New data released Tuesday showed more signs of improvement in the nation’s housing market, as home prices rose and mortgage rates remained low.
Average home prices rose 0.9% in August from a month earlier, according to the S&P/Case-Shiller Home Price Indices, which looks at prices in 20 major U.S. cities. The price index is now back at the level it hit in the summer and fall of 2003, though it remains roughly 30% below the peak level it reached in 2006.
The recent recovery in housing prices has been strongest in Phoenix, where prices rose 1.8% from July to August, and have surged 18.8% in the last year. Seattle was the only city on the list of 20 that saw a price decline in August, and the drop there was only 0.1%.
August prices in the 20 cities were about 8.5% above the lows they hit early this year, according to a news release from S&P Dow Jones Indices.
“The sustained good news in home prices over the past five months makes us optimistic for continued recovery in the housing market,” David Blitzer, chairman of the index committee at S&P Dow Jones Indices, said in the news release.
“News on home prices confirms other good news about housing. Single-family housing starts are 43% ahead of last year’s pace, existing and new home sales are also up, the inventory of homes for sale continues to drop, and consumer mortgage default rates are reaching new lows.”
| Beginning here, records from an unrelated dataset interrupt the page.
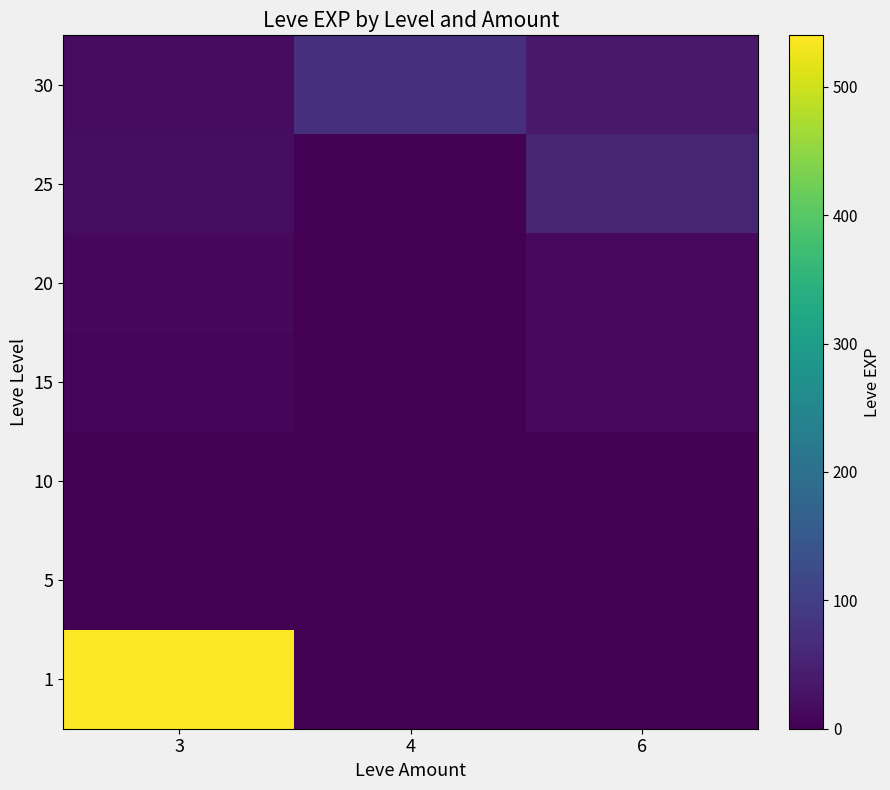

Reading left to right, extract all data points from this chart.

1: 3=540	4=0	6=1
5: 3=1	4=0	6=1
10: 3=3	4=4	6=3
15: 3=7	4=0	6=13
20: 3=11	4=0	6=13
25: 3=20	4=4	6=55
30: 3=17	4=72	6=36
Meanwhile, rates on home purchase mortgages remained at historically low levels, according to data released Tuesday by the Federal Housing Finance Agency.
The agency, which oversees Fannie Mae and Freddie Mac, said that the contract rate on a composite of conventional fixed-rate and adjustable rate loans was 3.55% in September. That was down a single basis point from 3.56% in August.
A separate rate that is used as index for some adjustable-rate mortgage contracts was unchanged in September, while the average interest rate on conventional 30-year fixed-rate mortgages rose by two basis points, to 3.76%, according to the agency.